Las imágenes registradas en el sector de Embalse Ancoa y Los Bellotos muestran una realidad preocupante; acumulación de basura, ausencia de contenedores, retiro insuficiente de residuos -especialmente los fines de semana- y una falta total de señalética que advierta sobre normas básicas de uso del territorio.
El problema no se limita solo a la falta de infraestructura. También refleja un abandono en inversión pública que impide potenciar un turismo sustentable y responsable en una zona con alto valor natural y recreativo.

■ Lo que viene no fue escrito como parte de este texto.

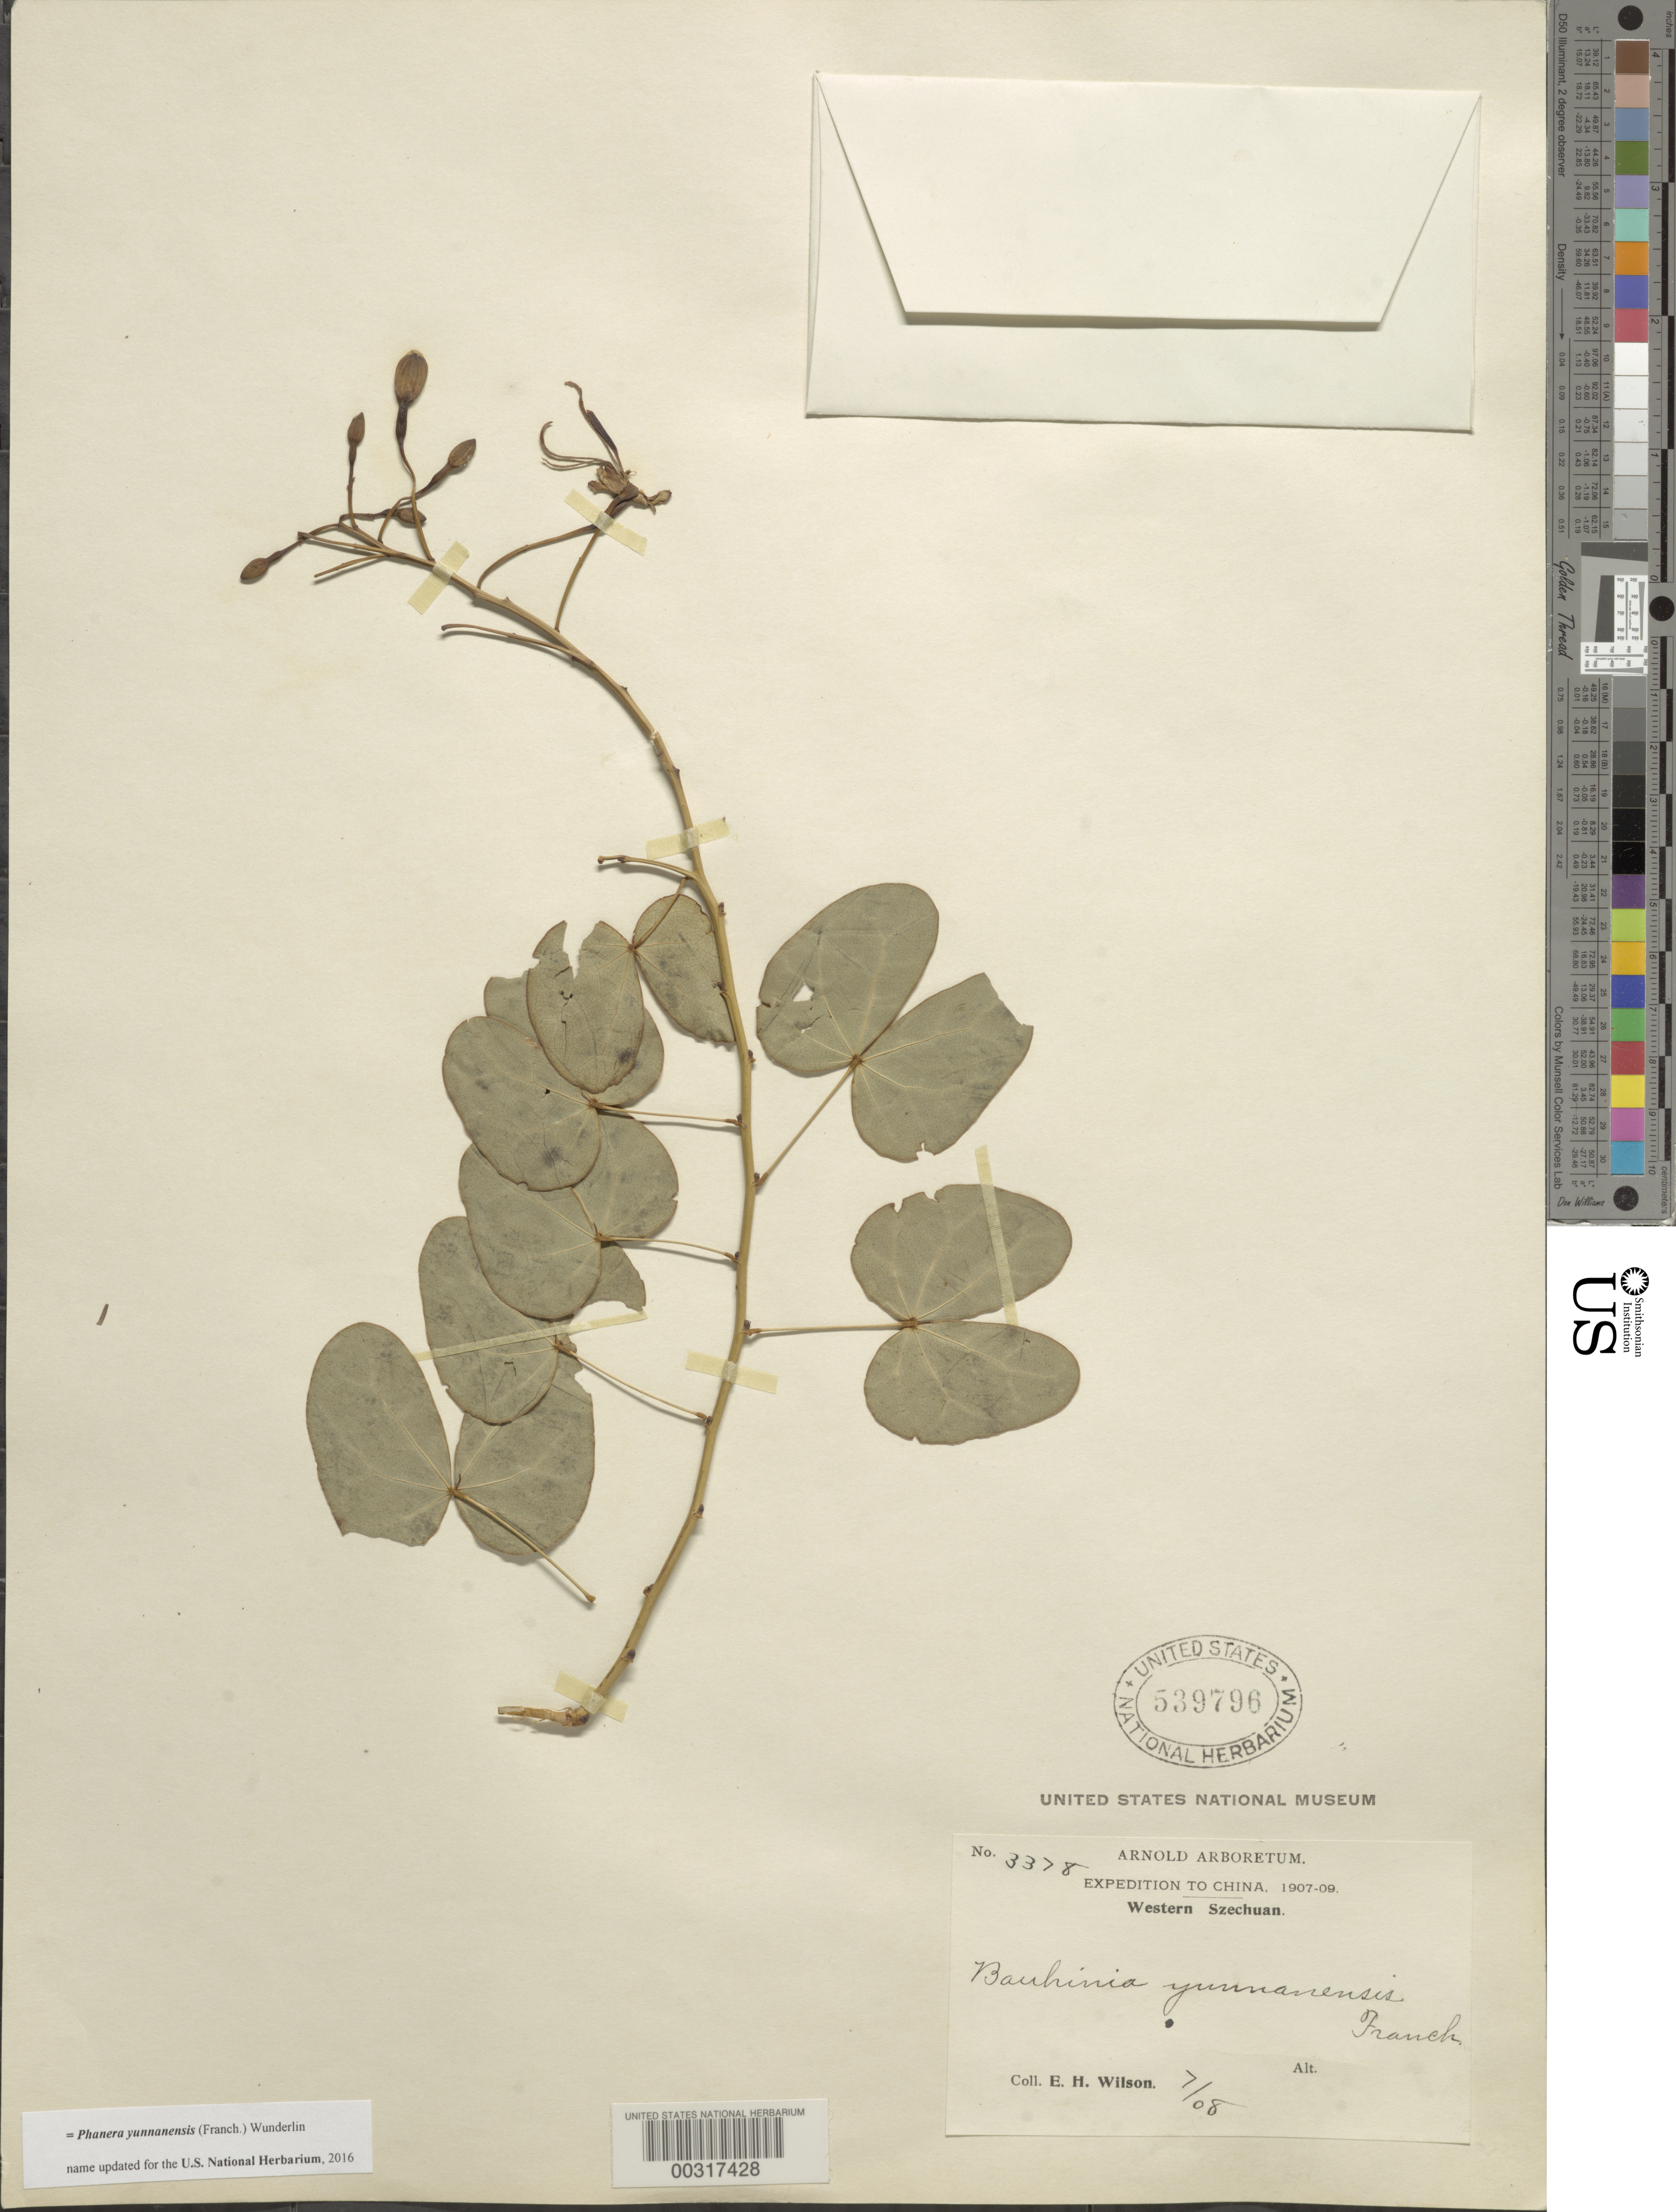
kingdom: Plantae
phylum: Tracheophyta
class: Magnoliopsida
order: Fabales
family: Fabaceae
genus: Phanera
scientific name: Phanera yunnanensis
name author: (Franch.) Wunderlin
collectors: E. H. Wilson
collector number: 3378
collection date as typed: Jul 1908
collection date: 1908-07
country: China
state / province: Sichuan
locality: Western szechwan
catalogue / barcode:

A esto se suma la conducta irresponsable de algunos visitantes, quienes dejan desechos en áreas naturales, ingresan a sectores cerrados y realizan fogatas en lugares no habilitados, exponiendo al sector a un alto riesgo de incendios forestales.
Vecinos del sector han levantado la voz y exigen mayor fiscalización y aplicación efectiva de la ley. Solicitan controles permanentes, sanciones a quienes infringen las normas y una presencia real de Seguridad Municipal, no solo patrullajes esporádicos, sino fiscalización en terreno.
“Las personas siguen subiendo a sectores que están cerrados, no hay control. Dejan basura por todos lados y fogatas encendidas al lado del río. Si no fuera porque los mismos vecinos colaboran limpiando, esto ya sería un vertedero”, relató una vecina del sector.
La comunidad también apunta a la escasa presencia policial en la precordillera. Con un retén y recursos limitados, los vecinos piden refuerzo desde el municipio, especialmente con vehículos de Seguridad Municipal (1480) que recorran los sectores más alejados.
“El turismo no puede seguir creciendo sin control. Aquí falta fiscalización, conciencia y una acción concreta del municipio. No basta con promover los atractivos, también hay que protegerlos”, enfatizó la dirigenta.
Mientras Linares busca posicionarse como destino turístico, la realidad en su precordillera revela una deuda pendiente; sin inversión, sin control y sin educación ambiental, el patrimonio natural seguirá deteriorándose ante la mirada pasiva de las autoridades.